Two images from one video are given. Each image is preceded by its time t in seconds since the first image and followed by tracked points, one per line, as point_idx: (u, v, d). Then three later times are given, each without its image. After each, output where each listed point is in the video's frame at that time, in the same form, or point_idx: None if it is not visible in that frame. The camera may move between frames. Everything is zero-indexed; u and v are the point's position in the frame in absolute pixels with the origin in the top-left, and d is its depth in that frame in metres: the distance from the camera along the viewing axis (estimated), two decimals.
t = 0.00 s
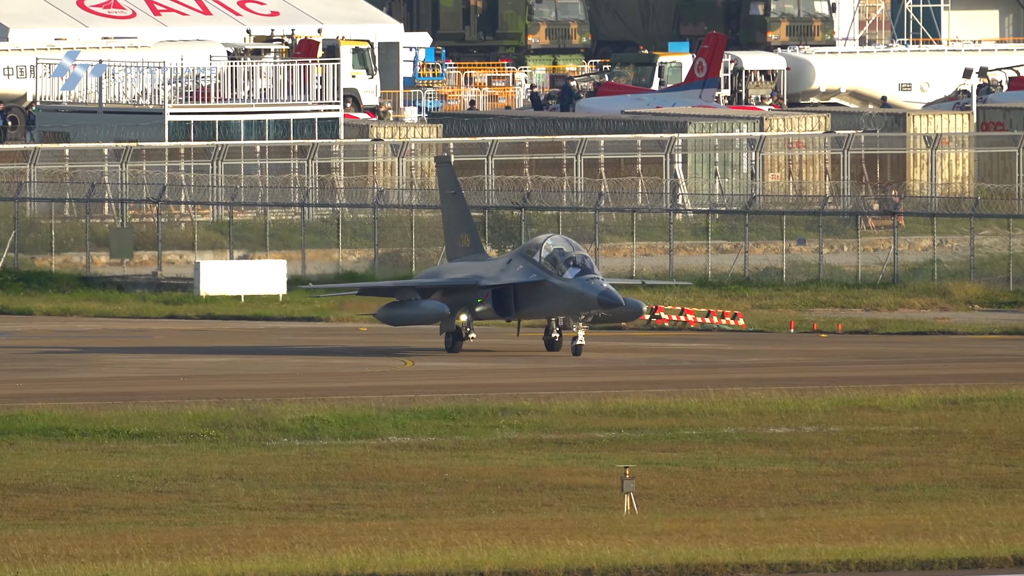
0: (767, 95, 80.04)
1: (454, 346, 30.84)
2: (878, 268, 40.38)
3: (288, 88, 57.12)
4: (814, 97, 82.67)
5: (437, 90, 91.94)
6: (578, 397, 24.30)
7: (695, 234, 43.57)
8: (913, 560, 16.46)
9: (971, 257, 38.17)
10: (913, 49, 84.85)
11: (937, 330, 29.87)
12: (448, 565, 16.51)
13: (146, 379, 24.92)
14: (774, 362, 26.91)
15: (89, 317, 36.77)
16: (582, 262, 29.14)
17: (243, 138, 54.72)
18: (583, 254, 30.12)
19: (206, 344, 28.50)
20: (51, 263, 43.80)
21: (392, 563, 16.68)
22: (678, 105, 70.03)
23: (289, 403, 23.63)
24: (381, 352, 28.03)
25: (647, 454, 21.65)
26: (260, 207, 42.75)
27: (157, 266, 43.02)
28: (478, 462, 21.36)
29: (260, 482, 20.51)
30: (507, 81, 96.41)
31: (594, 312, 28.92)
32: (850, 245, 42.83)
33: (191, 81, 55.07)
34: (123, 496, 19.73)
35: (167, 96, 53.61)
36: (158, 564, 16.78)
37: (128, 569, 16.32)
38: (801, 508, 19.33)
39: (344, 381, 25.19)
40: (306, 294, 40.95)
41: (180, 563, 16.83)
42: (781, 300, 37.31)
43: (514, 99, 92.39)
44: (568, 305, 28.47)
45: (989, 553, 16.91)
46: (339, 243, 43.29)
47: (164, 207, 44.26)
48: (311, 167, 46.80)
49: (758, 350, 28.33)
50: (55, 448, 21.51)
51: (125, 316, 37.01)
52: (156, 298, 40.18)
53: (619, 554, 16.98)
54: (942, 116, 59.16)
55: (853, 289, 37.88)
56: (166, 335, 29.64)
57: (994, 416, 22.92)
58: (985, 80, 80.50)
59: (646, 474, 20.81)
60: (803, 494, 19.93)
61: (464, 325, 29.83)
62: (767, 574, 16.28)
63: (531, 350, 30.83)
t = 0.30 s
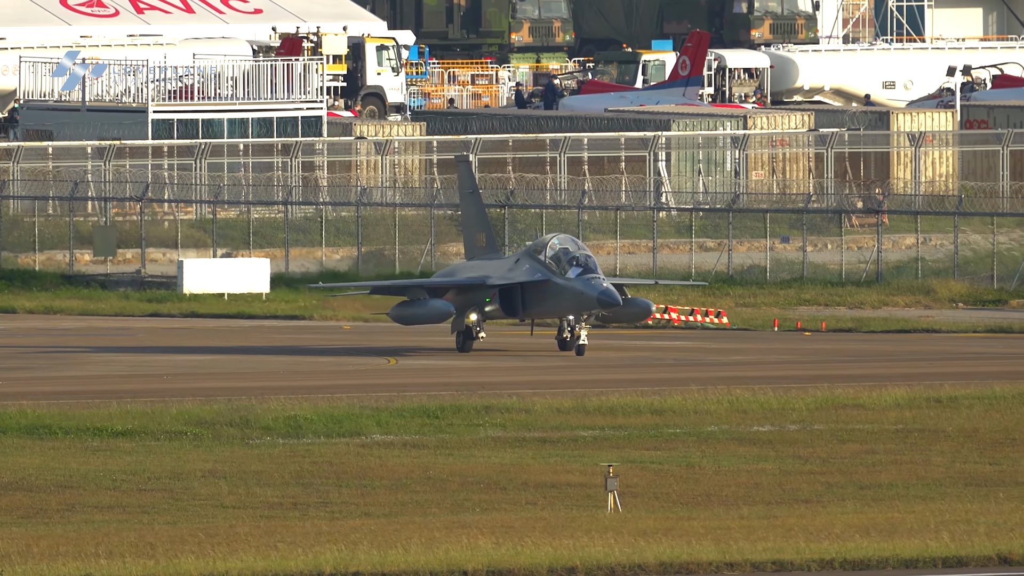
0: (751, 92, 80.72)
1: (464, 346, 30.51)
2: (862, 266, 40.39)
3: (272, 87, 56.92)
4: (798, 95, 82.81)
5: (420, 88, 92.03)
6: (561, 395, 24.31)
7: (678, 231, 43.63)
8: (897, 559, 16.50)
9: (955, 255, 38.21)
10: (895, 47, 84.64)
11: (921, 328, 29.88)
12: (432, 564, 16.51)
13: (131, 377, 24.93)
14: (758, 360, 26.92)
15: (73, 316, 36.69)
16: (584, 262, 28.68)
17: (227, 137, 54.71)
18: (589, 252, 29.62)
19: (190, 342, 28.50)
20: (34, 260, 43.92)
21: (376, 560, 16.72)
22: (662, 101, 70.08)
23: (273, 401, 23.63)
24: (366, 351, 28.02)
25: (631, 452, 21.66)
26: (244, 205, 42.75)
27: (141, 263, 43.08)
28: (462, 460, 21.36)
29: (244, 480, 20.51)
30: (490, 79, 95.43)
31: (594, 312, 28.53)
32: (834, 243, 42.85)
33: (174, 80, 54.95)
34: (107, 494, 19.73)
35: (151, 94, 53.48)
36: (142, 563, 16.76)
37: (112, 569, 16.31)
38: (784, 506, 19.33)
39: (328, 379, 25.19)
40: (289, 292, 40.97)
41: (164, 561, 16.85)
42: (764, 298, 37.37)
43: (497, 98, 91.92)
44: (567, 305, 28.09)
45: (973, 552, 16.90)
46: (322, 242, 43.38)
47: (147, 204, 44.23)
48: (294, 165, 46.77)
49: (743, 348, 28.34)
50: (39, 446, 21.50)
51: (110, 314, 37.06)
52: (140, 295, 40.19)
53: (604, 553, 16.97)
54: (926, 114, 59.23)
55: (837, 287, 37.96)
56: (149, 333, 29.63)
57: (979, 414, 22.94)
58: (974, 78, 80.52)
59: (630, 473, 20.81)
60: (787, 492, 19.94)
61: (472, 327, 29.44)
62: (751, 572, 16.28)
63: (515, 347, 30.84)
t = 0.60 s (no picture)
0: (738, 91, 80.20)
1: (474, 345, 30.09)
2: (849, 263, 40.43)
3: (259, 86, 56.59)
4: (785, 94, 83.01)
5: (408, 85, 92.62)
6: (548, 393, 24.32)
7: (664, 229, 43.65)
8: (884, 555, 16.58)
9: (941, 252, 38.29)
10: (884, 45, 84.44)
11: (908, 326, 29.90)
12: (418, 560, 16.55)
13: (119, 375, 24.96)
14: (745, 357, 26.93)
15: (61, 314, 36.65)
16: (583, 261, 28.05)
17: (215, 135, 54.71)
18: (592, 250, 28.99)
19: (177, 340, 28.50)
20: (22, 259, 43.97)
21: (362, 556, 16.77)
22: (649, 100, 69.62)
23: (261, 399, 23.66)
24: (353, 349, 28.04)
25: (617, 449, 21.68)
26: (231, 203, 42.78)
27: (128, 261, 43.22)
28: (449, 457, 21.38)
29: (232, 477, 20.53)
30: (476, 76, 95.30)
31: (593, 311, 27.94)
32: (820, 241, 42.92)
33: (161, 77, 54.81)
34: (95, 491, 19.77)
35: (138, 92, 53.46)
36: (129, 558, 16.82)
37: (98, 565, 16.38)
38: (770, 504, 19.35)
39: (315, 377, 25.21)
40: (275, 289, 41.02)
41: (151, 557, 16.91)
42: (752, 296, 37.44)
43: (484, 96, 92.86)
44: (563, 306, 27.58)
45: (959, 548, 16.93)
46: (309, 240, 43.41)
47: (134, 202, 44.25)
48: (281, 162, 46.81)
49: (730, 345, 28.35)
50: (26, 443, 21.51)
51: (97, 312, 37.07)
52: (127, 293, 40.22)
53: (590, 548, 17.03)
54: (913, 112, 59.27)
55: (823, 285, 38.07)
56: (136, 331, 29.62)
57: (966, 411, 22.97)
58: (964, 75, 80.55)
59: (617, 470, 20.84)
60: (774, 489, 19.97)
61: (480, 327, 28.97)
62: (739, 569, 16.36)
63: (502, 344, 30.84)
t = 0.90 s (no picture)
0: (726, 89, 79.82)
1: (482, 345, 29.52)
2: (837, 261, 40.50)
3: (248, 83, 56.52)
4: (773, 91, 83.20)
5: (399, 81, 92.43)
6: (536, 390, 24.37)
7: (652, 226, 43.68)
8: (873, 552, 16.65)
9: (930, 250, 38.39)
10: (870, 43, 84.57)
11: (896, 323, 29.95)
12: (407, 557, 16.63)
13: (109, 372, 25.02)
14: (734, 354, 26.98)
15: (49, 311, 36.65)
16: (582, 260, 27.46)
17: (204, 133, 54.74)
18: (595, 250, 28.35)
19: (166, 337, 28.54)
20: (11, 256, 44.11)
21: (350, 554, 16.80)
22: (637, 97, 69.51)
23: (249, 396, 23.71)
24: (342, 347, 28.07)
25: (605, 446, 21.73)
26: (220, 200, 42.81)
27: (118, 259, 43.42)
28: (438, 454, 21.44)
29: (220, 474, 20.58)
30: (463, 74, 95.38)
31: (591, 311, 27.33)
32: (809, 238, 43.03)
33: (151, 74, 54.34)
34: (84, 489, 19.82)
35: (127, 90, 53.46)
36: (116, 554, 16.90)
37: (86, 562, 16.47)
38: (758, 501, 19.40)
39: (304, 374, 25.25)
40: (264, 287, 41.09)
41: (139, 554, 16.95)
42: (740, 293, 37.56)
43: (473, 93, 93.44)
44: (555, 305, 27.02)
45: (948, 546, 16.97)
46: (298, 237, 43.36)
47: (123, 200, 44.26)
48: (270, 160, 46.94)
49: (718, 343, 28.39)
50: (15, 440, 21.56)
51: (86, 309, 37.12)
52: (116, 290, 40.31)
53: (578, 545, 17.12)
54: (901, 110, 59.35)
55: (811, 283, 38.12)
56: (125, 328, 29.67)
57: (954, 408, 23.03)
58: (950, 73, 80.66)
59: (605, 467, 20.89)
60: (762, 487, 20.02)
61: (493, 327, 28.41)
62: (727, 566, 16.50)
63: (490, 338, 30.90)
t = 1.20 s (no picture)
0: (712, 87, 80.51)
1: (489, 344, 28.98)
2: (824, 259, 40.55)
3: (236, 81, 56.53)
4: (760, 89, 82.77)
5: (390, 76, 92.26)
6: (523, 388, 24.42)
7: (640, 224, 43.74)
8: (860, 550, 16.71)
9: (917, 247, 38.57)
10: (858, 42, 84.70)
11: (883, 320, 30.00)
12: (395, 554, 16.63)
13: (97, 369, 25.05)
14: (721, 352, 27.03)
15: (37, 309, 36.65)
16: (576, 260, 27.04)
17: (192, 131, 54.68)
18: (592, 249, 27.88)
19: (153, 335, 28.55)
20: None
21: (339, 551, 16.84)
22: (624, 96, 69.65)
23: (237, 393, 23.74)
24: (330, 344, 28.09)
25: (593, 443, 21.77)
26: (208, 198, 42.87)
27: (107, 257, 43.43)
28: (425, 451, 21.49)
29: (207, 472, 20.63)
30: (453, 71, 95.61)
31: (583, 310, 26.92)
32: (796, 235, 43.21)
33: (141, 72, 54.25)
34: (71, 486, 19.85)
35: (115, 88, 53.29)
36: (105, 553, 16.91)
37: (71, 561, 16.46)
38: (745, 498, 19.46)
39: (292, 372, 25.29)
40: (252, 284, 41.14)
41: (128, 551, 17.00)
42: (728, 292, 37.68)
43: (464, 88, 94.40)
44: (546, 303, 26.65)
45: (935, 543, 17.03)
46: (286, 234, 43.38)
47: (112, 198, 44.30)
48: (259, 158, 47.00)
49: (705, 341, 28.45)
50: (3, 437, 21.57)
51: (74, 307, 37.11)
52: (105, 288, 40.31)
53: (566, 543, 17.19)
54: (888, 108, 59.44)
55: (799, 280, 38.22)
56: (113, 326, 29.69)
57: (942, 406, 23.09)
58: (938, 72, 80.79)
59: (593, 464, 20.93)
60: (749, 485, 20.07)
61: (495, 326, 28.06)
:::::
• [What the exercise asks] Within the material above, transcribe exactly the lines that run from the line holding "59: (630, 473, 20.81)" through the line holding "4: (785, 94, 83.01)".

• [Solution]
59: (630, 473, 20.81)
60: (787, 492, 19.94)
61: (472, 327, 29.44)
62: (751, 572, 16.28)
63: (515, 347, 30.84)
t = 0.60 s (no picture)
0: (738, 91, 80.20)
1: (474, 345, 30.09)
2: (849, 263, 40.43)
3: (259, 86, 56.59)
4: (785, 94, 83.01)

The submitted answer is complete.